**MATERIAL SHOWN:**

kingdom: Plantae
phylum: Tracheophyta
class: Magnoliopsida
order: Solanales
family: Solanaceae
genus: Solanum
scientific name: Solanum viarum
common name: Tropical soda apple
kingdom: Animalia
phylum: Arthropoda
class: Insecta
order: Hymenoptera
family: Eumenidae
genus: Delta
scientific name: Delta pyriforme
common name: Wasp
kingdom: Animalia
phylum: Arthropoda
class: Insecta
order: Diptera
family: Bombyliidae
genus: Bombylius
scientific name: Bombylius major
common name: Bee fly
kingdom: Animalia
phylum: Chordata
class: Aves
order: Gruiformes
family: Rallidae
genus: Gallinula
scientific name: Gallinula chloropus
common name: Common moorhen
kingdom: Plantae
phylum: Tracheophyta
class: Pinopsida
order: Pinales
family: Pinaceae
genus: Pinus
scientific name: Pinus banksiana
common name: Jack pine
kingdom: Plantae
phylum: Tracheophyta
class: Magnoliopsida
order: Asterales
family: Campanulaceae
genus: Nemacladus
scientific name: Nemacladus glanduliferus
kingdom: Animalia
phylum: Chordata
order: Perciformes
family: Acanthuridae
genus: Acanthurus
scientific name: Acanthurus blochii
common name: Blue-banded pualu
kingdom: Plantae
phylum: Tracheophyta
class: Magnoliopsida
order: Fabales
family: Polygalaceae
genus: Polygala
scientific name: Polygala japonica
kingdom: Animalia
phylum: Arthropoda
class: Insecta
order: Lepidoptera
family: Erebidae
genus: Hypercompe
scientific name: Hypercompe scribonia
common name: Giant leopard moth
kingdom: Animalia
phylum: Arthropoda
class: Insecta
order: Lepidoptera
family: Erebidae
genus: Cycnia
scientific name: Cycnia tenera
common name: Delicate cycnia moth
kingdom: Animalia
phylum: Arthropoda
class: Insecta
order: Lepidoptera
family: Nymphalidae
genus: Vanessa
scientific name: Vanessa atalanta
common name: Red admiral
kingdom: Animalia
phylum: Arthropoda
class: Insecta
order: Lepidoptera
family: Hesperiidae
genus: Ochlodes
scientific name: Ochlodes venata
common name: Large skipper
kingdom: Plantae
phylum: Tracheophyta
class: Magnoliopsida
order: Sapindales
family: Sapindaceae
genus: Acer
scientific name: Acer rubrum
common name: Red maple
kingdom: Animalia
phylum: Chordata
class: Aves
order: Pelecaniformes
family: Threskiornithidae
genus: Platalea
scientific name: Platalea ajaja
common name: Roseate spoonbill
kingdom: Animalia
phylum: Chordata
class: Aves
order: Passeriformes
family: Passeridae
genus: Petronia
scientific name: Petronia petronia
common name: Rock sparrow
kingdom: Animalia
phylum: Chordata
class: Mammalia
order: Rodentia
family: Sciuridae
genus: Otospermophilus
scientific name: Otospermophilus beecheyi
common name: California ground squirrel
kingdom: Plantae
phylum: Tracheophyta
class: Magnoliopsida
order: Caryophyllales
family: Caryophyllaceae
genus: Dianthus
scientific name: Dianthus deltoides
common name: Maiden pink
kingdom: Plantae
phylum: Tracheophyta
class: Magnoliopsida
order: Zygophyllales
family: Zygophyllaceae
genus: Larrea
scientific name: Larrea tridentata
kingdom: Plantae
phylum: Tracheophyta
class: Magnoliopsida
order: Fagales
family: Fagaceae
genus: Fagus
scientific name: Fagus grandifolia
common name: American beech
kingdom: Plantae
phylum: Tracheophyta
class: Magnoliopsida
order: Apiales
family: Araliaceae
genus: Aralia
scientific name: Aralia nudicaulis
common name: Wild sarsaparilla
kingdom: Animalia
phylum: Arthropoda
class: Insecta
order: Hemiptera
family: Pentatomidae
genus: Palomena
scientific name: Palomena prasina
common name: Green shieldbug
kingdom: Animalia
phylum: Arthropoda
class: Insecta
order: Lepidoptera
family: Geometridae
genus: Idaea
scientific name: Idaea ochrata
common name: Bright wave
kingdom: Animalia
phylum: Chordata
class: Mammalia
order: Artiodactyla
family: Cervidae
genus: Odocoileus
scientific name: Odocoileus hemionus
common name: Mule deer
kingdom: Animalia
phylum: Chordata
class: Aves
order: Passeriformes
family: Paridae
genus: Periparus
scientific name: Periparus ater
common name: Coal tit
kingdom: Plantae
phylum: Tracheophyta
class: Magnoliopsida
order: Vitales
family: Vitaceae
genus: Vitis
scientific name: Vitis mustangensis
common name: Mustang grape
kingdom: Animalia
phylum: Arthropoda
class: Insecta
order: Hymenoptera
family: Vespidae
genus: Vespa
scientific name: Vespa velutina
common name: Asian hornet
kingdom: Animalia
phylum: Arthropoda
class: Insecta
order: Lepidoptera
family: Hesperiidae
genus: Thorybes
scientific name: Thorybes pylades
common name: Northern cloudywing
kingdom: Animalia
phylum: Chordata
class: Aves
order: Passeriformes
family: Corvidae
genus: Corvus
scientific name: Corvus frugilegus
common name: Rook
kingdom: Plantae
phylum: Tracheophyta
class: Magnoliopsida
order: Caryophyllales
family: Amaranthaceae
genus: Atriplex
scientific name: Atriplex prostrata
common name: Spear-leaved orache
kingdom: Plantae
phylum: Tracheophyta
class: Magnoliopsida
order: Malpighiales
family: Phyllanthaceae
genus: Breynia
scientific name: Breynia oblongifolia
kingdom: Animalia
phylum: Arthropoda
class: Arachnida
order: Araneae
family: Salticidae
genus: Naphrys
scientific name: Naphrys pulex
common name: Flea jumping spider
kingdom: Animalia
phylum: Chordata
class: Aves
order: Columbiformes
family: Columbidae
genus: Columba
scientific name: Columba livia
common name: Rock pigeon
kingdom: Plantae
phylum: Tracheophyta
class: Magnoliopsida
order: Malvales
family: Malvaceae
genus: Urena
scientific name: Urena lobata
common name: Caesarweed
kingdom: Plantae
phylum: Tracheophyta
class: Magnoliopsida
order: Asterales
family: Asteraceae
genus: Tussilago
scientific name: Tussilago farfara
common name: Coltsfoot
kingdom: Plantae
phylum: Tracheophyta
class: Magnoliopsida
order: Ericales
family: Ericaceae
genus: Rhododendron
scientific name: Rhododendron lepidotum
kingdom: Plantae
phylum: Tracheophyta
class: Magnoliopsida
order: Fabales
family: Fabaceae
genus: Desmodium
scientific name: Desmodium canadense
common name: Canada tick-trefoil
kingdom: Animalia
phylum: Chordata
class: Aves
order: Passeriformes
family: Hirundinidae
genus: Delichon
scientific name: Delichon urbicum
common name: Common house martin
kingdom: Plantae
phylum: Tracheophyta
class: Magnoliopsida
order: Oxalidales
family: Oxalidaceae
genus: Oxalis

**WHAT NEEDS TO BE DONE:** Quote every line of the records above word for word, keeping their original order.

**RESPONSE TO THE TASK:**
kingdom: Plantae
phylum: Tracheophyta
class: Magnoliopsida
order: Solanales
family: Solanaceae
genus: Solanum
scientific name: Solanum viarum
common name: Tropical soda apple
kingdom: Animalia
phylum: Arthropoda
class: Insecta
order: Hymenoptera
family: Eumenidae
genus: Delta
scientific name: Delta pyriforme
common name: Wasp
kingdom: Animalia
phylum: Arthropoda
class: Insecta
order: Diptera
family: Bombyliidae
genus: Bombylius
scientific name: Bombylius major
common name: Bee fly
kingdom: Animalia
phylum: Chordata
class: Aves
order: Gruiformes
family: Rallidae
genus: Gallinula
scientific name: Gallinula chloropus
common name: Common moorhen
kingdom: Plantae
phylum: Tracheophyta
class: Pinopsida
order: Pinales
family: Pinaceae
genus: Pinus
scientific name: Pinus banksiana
common name: Jack pine
kingdom: Plantae
phylum: Tracheophyta
class: Magnoliopsida
order: Asterales
family: Campanulaceae
genus: Nemacladus
scientific name: Nemacladus glanduliferus
kingdom: Animalia
phylum: Chordata
order: Perciformes
family: Acanthuridae
genus: Acanthurus
scientific name: Acanthurus blochii
common name: Blue-banded pualu
kingdom: Plantae
phylum: Tracheophyta
class: Magnoliopsida
order: Fabales
family: Polygalaceae
genus: Polygala
scientific name: Polygala japonica
kingdom: Animalia
phylum: Arthropoda
class: Insecta
order: Lepidoptera
family: Erebidae
genus: Hypercompe
scientific name: Hypercompe scribonia
common name: Giant leopard moth
kingdom: Animalia
phylum: Arthropoda
class: Insecta
order: Lepidoptera
family: Erebidae
genus: Cycnia
scientific name: Cycnia tenera
common name: Delicate cycnia moth
kingdom: Animalia
phylum: Arthropoda
class: Insecta
order: Lepidoptera
family: Nymphalidae
genus: Vanessa
scientific name: Vanessa atalanta
common name: Red admiral
kingdom: Animalia
phylum: Arthropoda
class: Insecta
order: Lepidoptera
family: Hesperiidae
genus: Ochlodes
scientific name: Ochlodes venata
common name: Large skipper
kingdom: Plantae
phylum: Tracheophyta
class: Magnoliopsida
order: Sapindales
family: Sapindaceae
genus: Acer
scientific name: Acer rubrum
common name: Red maple
kingdom: Animalia
phylum: Chordata
class: Aves
order: Pelecaniformes
family: Threskiornithidae
genus: Platalea
scientific name: Platalea ajaja
common name: Roseate spoonbill
kingdom: Animalia
phylum: Chordata
class: Aves
order: Passeriformes
family: Passeridae
genus: Petronia
scientific name: Petronia petronia
common name: Rock sparrow
kingdom: Animalia
phylum: Chordata
class: Mammalia
order: Rodentia
family: Sciuridae
genus: Otospermophilus
scientific name: Otospermophilus beecheyi
common name: California ground squirrel
kingdom: Plantae
phylum: Tracheophyta
class: Magnoliopsida
order: Caryophyllales
family: Caryophyllaceae
genus: Dianthus
scientific name: Dianthus deltoides
common name: Maiden pink
kingdom: Plantae
phylum: Tracheophyta
class: Magnoliopsida
order: Zygophyllales
family: Zygophyllaceae
genus: Larrea
scientific name: Larrea tridentata
kingdom: Plantae
phylum: Tracheophyta
class: Magnoliopsida
order: Fagales
family: Fagaceae
genus: Fagus
scientific name: Fagus grandifolia
common name: American beech
kingdom: Plantae
phylum: Tracheophyta
class: Magnoliopsida
order: Apiales
family: Araliaceae
genus: Aralia
scientific name: Aralia nudicaulis
common name: Wild sarsaparilla
kingdom: Animalia
phylum: Arthropoda
class: Insecta
order: Hemiptera
family: Pentatomidae
genus: Palomena
scientific name: Palomena prasina
common name: Green shieldbug
kingdom: Animalia
phylum: Arthropoda
class: Insecta
order: Lepidoptera
family: Geometridae
genus: Idaea
scientific name: Idaea ochrata
common name: Bright wave
kingdom: Animalia
phylum: Chordata
class: Mammalia
order: Artiodactyla
family: Cervidae
genus: Odocoileus
scientific name: Odocoileus hemionus
common name: Mule deer
kingdom: Animalia
phylum: Chordata
class: Aves
order: Passeriformes
family: Paridae
genus: Periparus
scientific name: Periparus ater
common name: Coal tit
kingdom: Plantae
phylum: Tracheophyta
class: Magnoliopsida
order: Vitales
family: Vitaceae
genus: Vitis
scientific name: Vitis mustangensis
common name: Mustang grape
kingdom: Animalia
phylum: Arthropoda
class: Insecta
order: Hymenoptera
family: Vespidae
genus: Vespa
scientific name: Vespa velutina
common name: Asian hornet
kingdom: Animalia
phylum: Arthropoda
class: Insecta
order: Lepidoptera
family: Hesperiidae
genus: Thorybes
scientific name: Thorybes pylades
common name: Northern cloudywing
kingdom: Animalia
phylum: Chordata
class: Aves
order: Passeriformes
family: Corvidae
genus: Corvus
scientific name: Corvus frugilegus
common name: Rook
kingdom: Plantae
phylum: Tracheophyta
class: Magnoliopsida
order: Caryophyllales
family: Amaranthaceae
genus: Atriplex
scientific name: Atriplex prostrata
common name: Spear-leaved orache
kingdom: Plantae
phylum: Tracheophyta
class: Magnoliopsida
order: Malpighiales
family: Phyllanthaceae
genus: Breynia
scientific name: Breynia oblongifolia
kingdom: Animalia
phylum: Arthropoda
class: Arachnida
order: Araneae
family: Salticidae
genus: Naphrys
scientific name: Naphrys pulex
common name: Flea jumping spider
kingdom: Animalia
phylum: Chordata
class: Aves
order: Columbiformes
family: Columbidae
genus: Columba
scientific name: Columba livia
common name: Rock pigeon
kingdom: Plantae
phylum: Tracheophyta
class: Magnoliopsida
order: Malvales
family: Malvaceae
genus: Urena
scientific name: Urena lobata
common name: Caesarweed
kingdom: Plantae
phylum: Tracheophyta
class: Magnoliopsida
order: Asterales
family: Asteraceae
genus: Tussilago
scientific name: Tussilago farfara
common name: Coltsfoot
kingdom: Plantae
phylum: Tracheophyta
class: Magnoliopsida
order: Ericales
family: Ericaceae
genus: Rhododendron
scientific name: Rhododendron lepidotum
kingdom: Plantae
phylum: Tracheophyta
class: Magnoliopsida
order: Fabales
family: Fabaceae
genus: Desmodium
scientific name: Desmodium canadense
common name: Canada tick-trefoil
kingdom: Animalia
phylum: Chordata
class: Aves
order: Passeriformes
family: Hirundinidae
genus: Delichon
scientific name: Delichon urbicum
common name: Common house martin
kingdom: Plantae
phylum: Tracheophyta
class: Magnoliopsida
order: Oxalidales
family: Oxalidaceae
genus: Oxalis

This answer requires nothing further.